Financial Technology
Use Case:

How Stash Cut Pipeline Compute Costs by 67% with Flyte™

Frustrated with its “homegrown” pipeline management, New York fintech company Stash compared popular workflow orchestration platforms. The Flyte™ engine behind Union cut provision and model execution time — and slashed costs. 

Stash’s personal finance app helps people invest small and grow wealth, bank, budget and save, and get financial advice. Its ML team helps modelers and researchers protect the system from fraud, optimize model execution, and lower compute costs and time to market.

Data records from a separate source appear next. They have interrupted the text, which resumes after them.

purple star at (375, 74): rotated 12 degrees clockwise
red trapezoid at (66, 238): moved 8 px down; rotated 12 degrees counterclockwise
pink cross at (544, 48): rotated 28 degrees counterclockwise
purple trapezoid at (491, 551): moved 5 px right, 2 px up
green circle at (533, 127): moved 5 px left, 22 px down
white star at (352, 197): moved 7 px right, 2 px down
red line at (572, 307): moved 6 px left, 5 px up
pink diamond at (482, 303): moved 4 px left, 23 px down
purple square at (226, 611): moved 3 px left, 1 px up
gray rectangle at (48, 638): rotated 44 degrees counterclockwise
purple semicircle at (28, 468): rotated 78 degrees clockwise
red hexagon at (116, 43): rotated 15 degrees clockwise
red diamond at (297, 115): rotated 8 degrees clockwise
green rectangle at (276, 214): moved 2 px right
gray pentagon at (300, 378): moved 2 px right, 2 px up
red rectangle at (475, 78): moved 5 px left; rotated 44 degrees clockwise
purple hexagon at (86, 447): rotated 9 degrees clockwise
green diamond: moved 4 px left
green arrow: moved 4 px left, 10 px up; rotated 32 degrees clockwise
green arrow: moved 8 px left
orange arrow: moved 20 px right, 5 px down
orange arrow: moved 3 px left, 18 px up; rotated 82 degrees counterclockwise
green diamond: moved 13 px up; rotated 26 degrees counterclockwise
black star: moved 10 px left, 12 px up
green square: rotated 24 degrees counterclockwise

Slash ML platform engineer Katrina Palen said the company had been using “a homegrown process” to manage its pipeline and realized it needed a more efficient, less costly solution. Her team chose Flyte™ over Kubeflow, Prefect and Airflow. Stash had many researchers with different coding styles and levels of familiarity with structuring, and Flyte™ delivered a good experience for all. 

“We want to make writing a workflow for people's jobs pleasant and straightforward. … [I]f it’s not simple and easy, people aren’t going to adopt the technology, so this one was a really big one for us,” Palen said.

The result? With Flyte™, Stash cut its provision time by 50%, reduced its model execution time by 65% and lowered its compute costs by 67%. Those results don’t yet include any savings from the caching or data set management capabilities that allow resources to be provisioned by task. “So, over time we’re expecting to save even more,” Palen said.